Finora è stato il segretario alla Difesa Usa, Lloyd Austin, a guidare il «gruppo di Ramstein», vale a dire quei 50 Paesi che supportano l’esercito di Volodymyr Zelensky. Nel summit di luglio, invece, si deciderà di trasferire questo compito al quartier generale della Nato, a Bruxelles. La mossa ha una motivazione pratica: il 99% del materiale consegnato a Kiev proviene dai 32 partner dell’Alleanza atlantica. Ma c’è anche una spiegazione politica: l’azione del blocco occidentale risulterà più corale sia agli occhi delle opinioni pubbliche nazionali sia a quelli di Vladimir Putin.
Per il resto la Nato continua rafforzare il fianco Est. Entro qualche settimana l’Alleanza potrà contare su un serbatoio di 300 mila militari pronti a essere schierati lungo la dorsale che va dai Baltici alla Bulgaria. Il pressing sui missili Dal fronte arrivano notizie preoccupanti. Si teme che i russi possano sfondare le trincee orientali. Inoltre città come Kharkiv e Odessa sono rimaste senza scudo: facile bersaglio per i bombardamenti di Putin. Servono subito artiglieria pesante e sistemi di difesa anti-aerea.
In questi giorni Austin sta chiamando uno a uno i leader dei Paesi che possiedono batterie anti-missili Patriot. Gli ucraini hanno fatto i conti: ne servono 25 per proteggere l’intero territorio; ne basterebbero sette per tutelare i principali centri urbani. Sul taccuino di Austin, però, al momento sono segnate solo due batterie Patriot, messe a disposizione da Germania e Spagna.
L’Olanda è favorevole: sta valutando come procedere. Ci sarebbe anche la Grecia, ma il primo ministro ellenico, Kyriakos Mitsotakis, lo ha escluso. «No» anche dalla Polonia: i missili sono schierati a copertura dell’aeroporto di Rzeszow, base logistica per lo smistamento delle armi per l’Ucraina. L’Italia sta cercando di inviare un sistema di difesa aerea Samp-T. Il Regno Unito ha garantito altri tipi di dispositivi.

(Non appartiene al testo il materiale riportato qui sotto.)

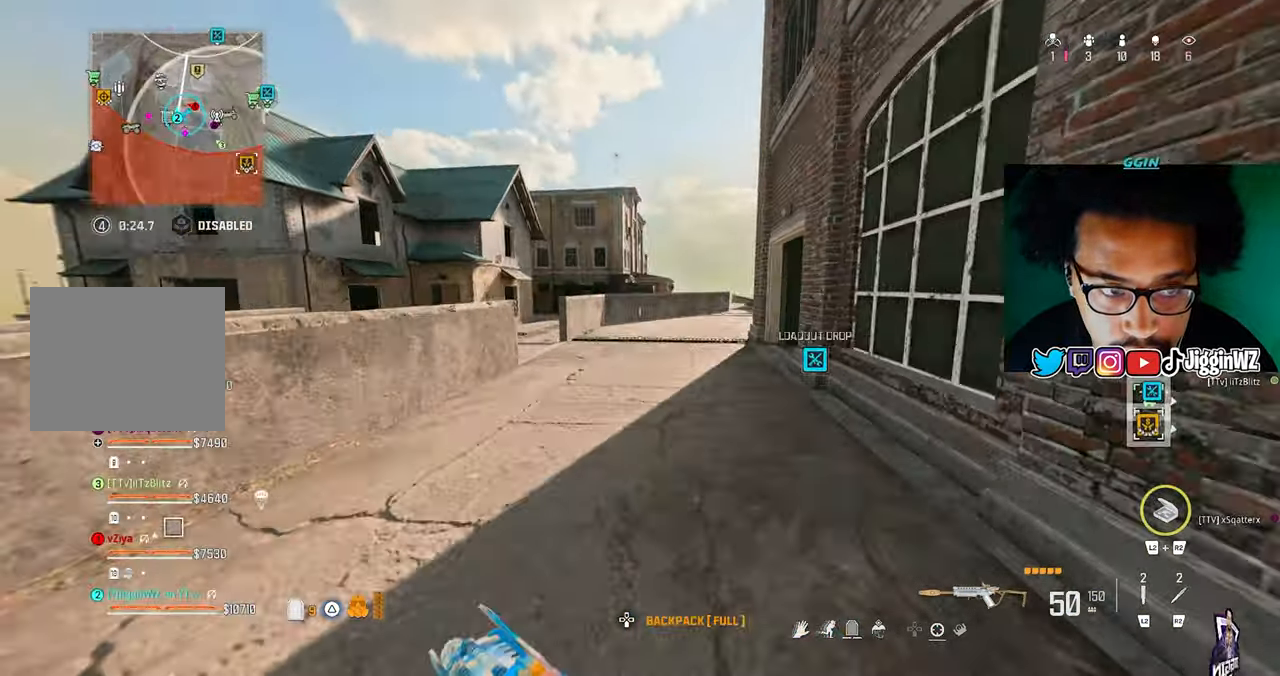
{"buttons": [], "left_stick": "up", "right_stick": "center", "events": [[233, "right_stick", "left"], [367, "R3", "down"], [367, "right_stick", "center"], [467, "R3", "up"]]}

Austin e il segretario generale della Nato, Jens Stoltenberg, stanno intensificando il pressing anche su Svezia e Romania. Lotta contro il tempo I generali della Nato condividono le parole pronunciate al G7 di Capri dal segretario di Stato Usa, Antony Blinken: «Non è troppo tardi, il nuovo pacchetto di aiuti americani consentire all’Ucraina di reggere l’offensiva dei russi». Il Pentagono sta consegnando un primo lotto di proiettili per cannoni e munizioni per i Patriot: tutto materiale già stoccato nelle basi americane in Europa. È evidente che il fattore tempo diventa cruciale. La fiducia del governo americano è bilanciata dalla preoccupazione dei militari ucraini che temono di perdere altro territorio nel Donbass.
Michael O’Hanlon, analista del Brookings Institution di Washington, stima che «l’avanzata dei russi potrebbe aumentare tra il 10 e il 20% rispetto al ritmo attuale». Numeri che, purtroppo, significano più morti per gli ucraini.